• EXCERPTED TEXT:
....................
When the big guns of the battleship Iowa pounded Japanese troops during World War II, John Wolfinbarger could feel it in the boiler room deep below decks.
It was 1944, and Wolfinbarger was 19. He was a Colorado boy who suddenly was in the sweltering Pacific, his ship shuddering with each blast. Every couple of days, he’d have to crawl into a hot boiler and scrape burnt fuel oil from its pipes. It was grimy, cramped, tedious work — and he treasures the memory of it, just like a legion of other former Iowa sailors who will salute the ship Saturday as it’s towed two miles to its permanent home as a waterfront museum in San Pedro.
Wolfinbarger, 88, will be among the hundreds of Iowa veterans on hand.
....................
• RAW DATA:
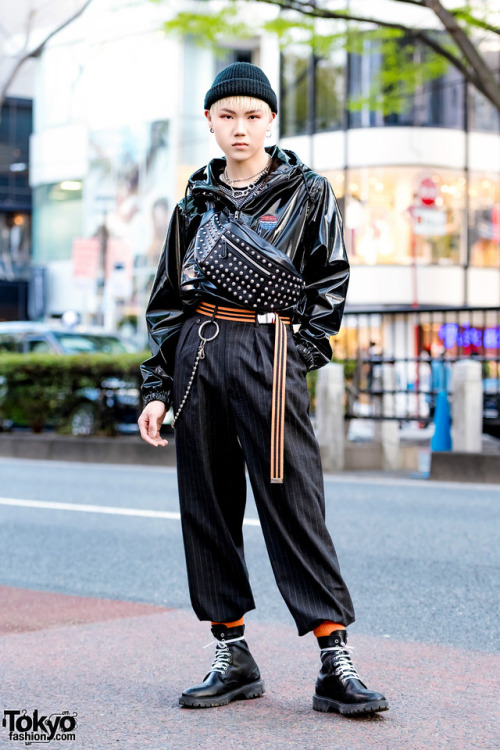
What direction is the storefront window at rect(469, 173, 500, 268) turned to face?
toward the camera

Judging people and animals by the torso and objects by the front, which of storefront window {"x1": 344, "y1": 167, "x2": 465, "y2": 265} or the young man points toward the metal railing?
the storefront window

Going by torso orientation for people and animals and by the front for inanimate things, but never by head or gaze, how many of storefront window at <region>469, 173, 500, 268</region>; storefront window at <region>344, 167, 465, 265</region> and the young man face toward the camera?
3

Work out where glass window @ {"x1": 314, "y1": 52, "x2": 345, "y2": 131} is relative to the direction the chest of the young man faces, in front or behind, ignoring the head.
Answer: behind

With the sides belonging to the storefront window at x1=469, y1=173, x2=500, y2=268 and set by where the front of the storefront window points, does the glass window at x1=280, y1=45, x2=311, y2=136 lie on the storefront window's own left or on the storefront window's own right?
on the storefront window's own right

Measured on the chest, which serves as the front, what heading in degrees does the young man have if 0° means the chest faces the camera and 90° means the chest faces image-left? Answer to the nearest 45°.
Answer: approximately 0°

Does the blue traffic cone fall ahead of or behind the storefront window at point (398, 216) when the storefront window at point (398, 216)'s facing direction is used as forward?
ahead

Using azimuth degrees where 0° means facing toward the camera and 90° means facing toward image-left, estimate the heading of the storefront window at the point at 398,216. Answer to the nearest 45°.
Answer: approximately 0°

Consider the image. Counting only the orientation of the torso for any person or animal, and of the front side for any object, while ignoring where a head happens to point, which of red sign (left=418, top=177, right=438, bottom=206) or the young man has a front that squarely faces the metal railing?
the red sign

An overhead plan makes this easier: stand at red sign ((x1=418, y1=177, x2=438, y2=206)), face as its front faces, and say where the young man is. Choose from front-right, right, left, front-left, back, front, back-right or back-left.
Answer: front

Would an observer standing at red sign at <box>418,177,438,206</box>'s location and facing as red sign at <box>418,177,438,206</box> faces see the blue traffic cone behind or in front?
in front

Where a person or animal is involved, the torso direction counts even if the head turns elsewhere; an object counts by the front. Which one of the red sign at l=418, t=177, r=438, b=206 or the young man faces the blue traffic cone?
the red sign

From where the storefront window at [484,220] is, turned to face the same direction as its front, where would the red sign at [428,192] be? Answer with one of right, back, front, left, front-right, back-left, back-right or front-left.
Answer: front-right
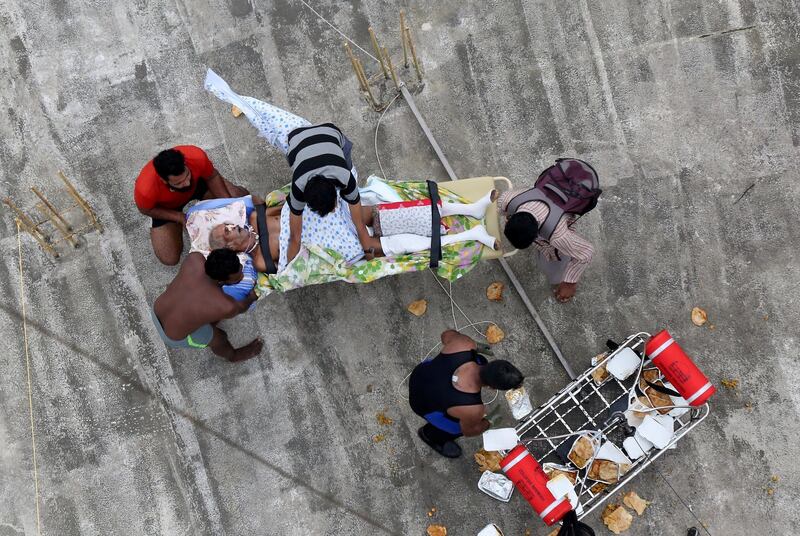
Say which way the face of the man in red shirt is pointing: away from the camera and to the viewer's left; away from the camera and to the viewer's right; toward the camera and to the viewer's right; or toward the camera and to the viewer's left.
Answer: toward the camera and to the viewer's right

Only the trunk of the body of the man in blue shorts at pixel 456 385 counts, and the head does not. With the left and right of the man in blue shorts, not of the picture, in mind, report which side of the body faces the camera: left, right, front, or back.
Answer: right

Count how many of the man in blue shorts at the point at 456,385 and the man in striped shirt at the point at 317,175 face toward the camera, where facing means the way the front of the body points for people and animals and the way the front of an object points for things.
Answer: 1

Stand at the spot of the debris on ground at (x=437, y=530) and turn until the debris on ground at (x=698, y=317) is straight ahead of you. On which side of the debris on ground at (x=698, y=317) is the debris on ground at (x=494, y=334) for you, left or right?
left

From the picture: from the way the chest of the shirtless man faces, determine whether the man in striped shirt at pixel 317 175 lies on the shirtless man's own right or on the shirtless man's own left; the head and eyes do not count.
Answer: on the shirtless man's own right

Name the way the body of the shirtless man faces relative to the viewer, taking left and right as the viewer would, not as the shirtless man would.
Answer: facing away from the viewer and to the right of the viewer

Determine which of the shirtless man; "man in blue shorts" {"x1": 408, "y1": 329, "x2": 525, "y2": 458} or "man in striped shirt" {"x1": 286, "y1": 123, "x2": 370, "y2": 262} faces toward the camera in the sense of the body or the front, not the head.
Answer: the man in striped shirt

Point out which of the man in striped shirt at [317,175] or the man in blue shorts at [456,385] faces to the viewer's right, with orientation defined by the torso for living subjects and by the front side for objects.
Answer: the man in blue shorts

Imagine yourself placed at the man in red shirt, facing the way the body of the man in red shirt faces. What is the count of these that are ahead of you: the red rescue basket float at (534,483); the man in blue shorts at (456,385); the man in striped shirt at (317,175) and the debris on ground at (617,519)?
4

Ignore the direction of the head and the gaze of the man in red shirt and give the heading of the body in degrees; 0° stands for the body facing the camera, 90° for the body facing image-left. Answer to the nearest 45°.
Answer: approximately 315°

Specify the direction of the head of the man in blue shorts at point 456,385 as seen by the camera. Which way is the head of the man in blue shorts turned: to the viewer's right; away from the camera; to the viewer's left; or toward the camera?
to the viewer's right

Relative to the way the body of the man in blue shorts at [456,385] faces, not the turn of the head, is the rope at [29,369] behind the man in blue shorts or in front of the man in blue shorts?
behind
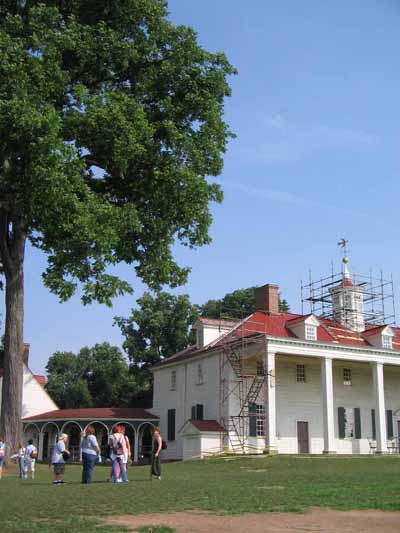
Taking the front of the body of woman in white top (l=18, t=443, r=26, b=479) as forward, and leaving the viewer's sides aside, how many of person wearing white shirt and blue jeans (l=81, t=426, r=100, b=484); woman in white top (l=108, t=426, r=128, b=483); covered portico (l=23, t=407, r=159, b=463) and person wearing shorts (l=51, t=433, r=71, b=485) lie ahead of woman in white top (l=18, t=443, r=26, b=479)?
1

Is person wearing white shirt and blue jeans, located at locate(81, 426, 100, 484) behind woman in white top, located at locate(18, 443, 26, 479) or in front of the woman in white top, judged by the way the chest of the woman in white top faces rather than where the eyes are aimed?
behind

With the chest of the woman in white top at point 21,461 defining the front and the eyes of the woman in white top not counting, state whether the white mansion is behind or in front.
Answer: in front

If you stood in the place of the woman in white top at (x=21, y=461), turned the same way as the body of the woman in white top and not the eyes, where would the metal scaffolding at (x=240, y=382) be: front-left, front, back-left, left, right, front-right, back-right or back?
front-right

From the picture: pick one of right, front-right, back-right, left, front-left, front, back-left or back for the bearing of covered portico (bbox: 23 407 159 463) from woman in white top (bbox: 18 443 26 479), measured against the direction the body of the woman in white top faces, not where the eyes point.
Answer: front

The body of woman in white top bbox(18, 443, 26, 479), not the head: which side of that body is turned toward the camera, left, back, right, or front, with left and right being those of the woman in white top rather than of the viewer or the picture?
back

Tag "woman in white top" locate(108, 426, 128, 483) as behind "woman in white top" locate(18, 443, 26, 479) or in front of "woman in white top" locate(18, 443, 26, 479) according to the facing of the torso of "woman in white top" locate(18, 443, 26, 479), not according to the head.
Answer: behind
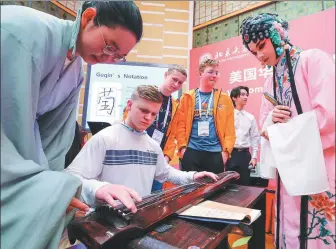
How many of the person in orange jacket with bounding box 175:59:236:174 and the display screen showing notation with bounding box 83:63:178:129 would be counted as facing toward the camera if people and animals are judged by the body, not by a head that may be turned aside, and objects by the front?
2

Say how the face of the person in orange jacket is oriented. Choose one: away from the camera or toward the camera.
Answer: toward the camera

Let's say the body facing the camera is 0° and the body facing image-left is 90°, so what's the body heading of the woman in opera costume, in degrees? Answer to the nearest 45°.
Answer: approximately 45°

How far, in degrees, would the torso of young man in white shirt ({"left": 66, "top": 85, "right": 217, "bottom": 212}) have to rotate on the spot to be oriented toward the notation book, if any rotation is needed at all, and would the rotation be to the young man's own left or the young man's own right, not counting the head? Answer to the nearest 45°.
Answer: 0° — they already face it

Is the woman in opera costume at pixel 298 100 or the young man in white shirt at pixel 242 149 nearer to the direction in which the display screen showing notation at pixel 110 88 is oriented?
the woman in opera costume

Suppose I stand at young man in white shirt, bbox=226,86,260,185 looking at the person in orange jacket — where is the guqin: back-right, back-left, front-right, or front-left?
front-left

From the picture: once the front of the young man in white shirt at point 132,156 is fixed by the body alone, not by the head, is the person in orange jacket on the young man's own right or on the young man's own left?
on the young man's own left

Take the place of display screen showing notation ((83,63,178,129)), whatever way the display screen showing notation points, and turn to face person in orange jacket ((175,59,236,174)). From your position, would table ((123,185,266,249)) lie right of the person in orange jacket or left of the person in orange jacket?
right

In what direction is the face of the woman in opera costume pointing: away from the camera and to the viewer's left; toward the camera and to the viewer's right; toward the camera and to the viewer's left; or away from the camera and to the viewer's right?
toward the camera and to the viewer's left

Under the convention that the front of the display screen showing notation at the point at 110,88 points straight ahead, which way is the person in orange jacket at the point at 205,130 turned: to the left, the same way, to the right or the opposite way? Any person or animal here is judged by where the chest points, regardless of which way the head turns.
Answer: the same way

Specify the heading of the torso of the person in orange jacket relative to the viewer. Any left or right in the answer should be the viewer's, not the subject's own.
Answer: facing the viewer

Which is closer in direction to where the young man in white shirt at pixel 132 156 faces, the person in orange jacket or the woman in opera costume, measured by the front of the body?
the woman in opera costume

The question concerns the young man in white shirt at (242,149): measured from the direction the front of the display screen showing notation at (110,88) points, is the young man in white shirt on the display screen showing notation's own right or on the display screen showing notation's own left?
on the display screen showing notation's own left

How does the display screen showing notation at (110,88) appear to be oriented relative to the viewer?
toward the camera

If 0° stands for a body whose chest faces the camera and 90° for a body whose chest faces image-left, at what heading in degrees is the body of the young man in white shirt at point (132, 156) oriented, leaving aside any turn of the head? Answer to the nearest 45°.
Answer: approximately 315°
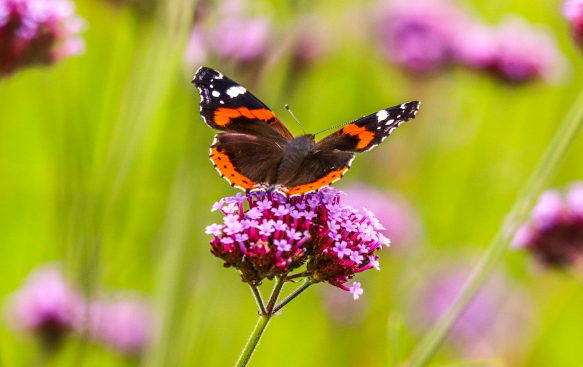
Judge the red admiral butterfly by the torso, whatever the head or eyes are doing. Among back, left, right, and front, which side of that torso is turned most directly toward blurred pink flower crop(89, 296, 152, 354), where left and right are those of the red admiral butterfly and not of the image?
left

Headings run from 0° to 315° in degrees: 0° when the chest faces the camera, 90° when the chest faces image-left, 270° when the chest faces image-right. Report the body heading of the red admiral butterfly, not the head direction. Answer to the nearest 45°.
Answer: approximately 225°

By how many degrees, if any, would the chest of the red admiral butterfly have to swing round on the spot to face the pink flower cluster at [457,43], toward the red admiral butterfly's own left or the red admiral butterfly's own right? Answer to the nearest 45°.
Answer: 0° — it already faces it

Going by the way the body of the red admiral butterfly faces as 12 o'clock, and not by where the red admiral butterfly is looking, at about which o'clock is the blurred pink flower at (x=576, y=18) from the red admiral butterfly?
The blurred pink flower is roughly at 1 o'clock from the red admiral butterfly.

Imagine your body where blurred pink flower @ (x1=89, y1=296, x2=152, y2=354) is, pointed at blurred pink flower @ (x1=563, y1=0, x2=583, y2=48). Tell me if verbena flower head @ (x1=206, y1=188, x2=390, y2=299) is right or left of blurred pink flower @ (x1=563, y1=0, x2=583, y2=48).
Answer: right
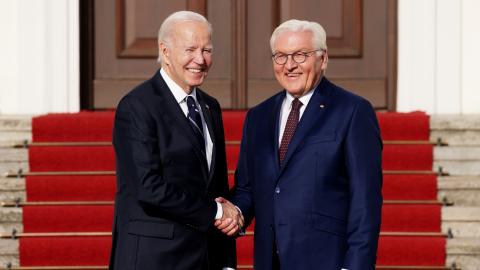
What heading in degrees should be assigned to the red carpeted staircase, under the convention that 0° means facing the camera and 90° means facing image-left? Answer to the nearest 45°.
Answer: approximately 0°

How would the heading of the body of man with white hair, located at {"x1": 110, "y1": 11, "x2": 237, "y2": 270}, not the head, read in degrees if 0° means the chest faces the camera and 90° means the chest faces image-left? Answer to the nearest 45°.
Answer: approximately 315°

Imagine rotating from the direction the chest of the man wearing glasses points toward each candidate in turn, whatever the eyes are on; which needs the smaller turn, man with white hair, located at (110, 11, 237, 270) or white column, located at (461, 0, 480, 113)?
the man with white hair

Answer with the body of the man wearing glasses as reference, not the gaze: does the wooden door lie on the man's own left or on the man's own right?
on the man's own right

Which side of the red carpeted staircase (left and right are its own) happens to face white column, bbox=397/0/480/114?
left

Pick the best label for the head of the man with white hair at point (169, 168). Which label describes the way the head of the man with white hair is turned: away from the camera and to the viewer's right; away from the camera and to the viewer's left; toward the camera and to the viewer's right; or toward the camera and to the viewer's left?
toward the camera and to the viewer's right

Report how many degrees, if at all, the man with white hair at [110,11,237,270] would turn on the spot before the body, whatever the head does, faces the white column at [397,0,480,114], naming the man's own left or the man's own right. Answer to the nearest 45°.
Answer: approximately 90° to the man's own left
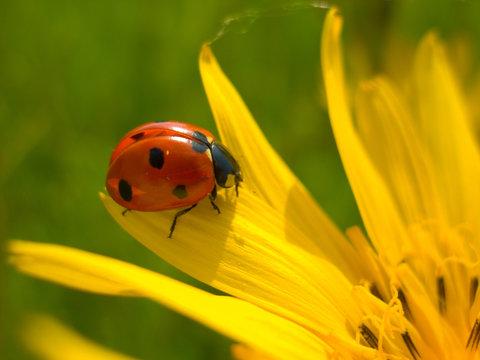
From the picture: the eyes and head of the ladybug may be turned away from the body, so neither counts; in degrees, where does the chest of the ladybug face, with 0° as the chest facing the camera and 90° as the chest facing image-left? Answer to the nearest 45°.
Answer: approximately 270°
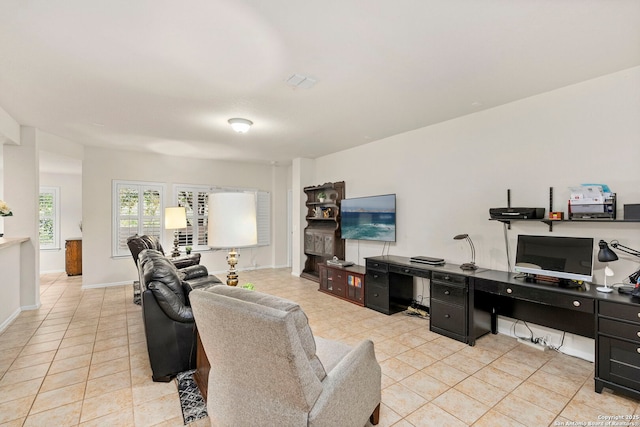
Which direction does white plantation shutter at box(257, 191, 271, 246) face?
toward the camera

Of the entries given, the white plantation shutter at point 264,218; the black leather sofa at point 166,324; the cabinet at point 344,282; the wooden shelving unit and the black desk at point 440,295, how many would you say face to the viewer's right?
1

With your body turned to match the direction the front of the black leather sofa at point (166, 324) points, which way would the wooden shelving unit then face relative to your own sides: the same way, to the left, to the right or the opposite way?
the opposite way

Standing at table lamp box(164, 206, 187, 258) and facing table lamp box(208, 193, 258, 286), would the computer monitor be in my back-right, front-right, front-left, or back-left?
front-left

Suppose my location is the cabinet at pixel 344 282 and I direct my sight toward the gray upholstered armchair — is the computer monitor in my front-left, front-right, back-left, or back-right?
front-left

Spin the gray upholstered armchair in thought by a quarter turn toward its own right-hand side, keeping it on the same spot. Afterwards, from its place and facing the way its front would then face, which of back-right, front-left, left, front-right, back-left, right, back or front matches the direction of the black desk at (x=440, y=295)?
left

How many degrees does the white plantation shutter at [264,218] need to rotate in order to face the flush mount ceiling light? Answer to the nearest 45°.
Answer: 0° — it already faces it

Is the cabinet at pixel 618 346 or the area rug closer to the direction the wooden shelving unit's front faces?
the area rug

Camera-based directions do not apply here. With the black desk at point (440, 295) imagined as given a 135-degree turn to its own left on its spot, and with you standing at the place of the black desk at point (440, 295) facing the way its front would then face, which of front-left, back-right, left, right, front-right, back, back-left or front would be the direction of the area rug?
back-right

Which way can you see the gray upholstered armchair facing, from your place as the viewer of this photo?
facing away from the viewer and to the right of the viewer

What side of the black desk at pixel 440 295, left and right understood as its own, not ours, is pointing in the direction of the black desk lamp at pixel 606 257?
left

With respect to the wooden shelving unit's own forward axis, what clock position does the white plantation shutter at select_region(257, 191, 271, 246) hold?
The white plantation shutter is roughly at 3 o'clock from the wooden shelving unit.

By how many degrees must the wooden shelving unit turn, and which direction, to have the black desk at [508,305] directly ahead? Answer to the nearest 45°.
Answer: approximately 90° to its left

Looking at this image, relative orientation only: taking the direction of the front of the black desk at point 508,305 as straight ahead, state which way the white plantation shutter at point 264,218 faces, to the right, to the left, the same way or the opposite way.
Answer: to the left

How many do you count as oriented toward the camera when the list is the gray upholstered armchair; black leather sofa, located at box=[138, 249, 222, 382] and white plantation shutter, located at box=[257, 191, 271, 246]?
1

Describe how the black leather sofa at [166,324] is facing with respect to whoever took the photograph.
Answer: facing to the right of the viewer

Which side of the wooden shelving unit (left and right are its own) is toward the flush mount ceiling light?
front

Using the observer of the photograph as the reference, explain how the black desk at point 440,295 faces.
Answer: facing the viewer and to the left of the viewer

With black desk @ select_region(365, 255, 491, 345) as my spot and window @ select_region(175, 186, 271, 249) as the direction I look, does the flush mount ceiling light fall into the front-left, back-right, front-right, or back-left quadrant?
front-left

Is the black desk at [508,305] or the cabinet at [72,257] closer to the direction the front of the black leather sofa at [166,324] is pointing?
the black desk
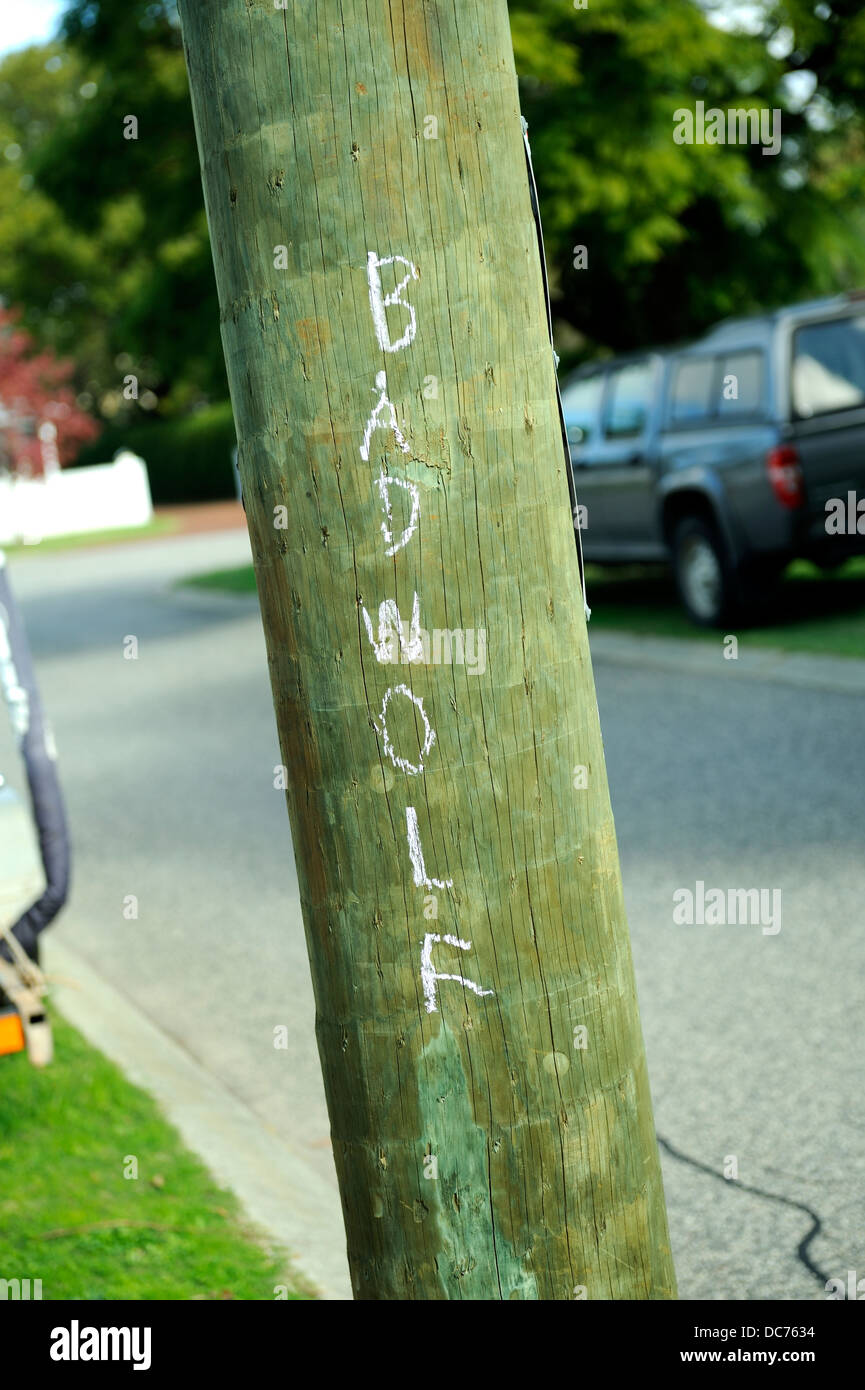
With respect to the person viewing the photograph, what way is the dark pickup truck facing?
facing away from the viewer and to the left of the viewer

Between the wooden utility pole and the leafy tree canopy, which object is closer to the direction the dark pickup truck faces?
the leafy tree canopy

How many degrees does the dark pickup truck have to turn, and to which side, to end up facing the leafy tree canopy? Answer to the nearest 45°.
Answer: approximately 45° to its right

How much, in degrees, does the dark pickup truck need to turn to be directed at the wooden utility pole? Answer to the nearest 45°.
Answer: approximately 135° to its left
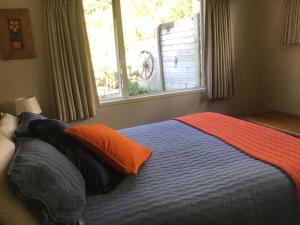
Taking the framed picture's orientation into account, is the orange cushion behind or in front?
in front

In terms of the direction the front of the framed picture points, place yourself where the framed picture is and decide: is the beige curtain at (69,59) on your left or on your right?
on your left

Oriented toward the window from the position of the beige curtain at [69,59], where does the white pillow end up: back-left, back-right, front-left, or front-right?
back-right

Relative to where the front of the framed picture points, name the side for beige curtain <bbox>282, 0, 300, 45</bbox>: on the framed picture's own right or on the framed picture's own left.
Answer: on the framed picture's own left

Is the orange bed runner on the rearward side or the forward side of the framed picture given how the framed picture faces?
on the forward side

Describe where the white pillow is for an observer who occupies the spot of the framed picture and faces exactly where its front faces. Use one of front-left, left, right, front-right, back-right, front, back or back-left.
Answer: front

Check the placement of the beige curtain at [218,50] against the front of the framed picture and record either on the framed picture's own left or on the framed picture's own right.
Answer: on the framed picture's own left
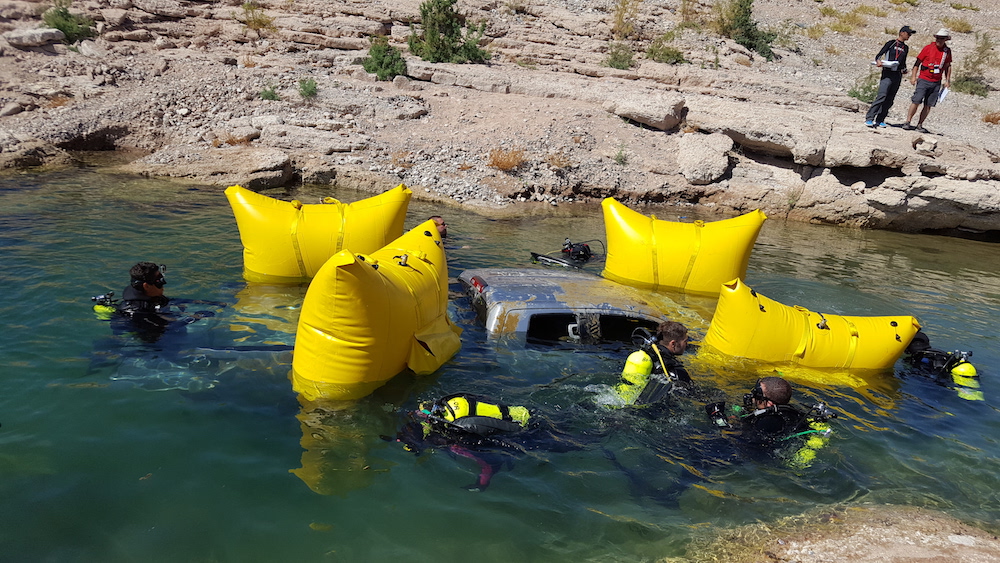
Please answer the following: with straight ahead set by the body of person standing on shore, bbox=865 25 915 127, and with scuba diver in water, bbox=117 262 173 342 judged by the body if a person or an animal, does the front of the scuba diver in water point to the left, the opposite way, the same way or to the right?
to the left

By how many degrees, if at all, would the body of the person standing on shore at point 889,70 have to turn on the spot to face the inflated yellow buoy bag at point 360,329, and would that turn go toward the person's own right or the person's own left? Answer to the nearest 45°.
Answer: approximately 45° to the person's own right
....................
Please reproduce the part of the passage on the battleship Iowa that opens with the words containing "When the big" and closes with "in San Pedro.". The records have nothing to do with the passage on the battleship Iowa.

• REPLY TO THE EXERCISE:
When the big guns of the battleship Iowa pounded Japanese troops during World War II, John Wolfinbarger could feel it in the boiler room deep below decks.
It was 1944, and Wolfinbarger was 19. He was a Colorado boy who suddenly was in the sweltering Pacific, his ship shuddering with each blast. Every couple of days, he’d have to crawl into a hot boiler and scrape burnt fuel oil from its pipes. It was grimy, cramped, tedious work — and he treasures the memory of it, just like a legion of other former Iowa sailors who will salute the ship Saturday as it’s towed two miles to its permanent home as a waterfront museum in San Pedro.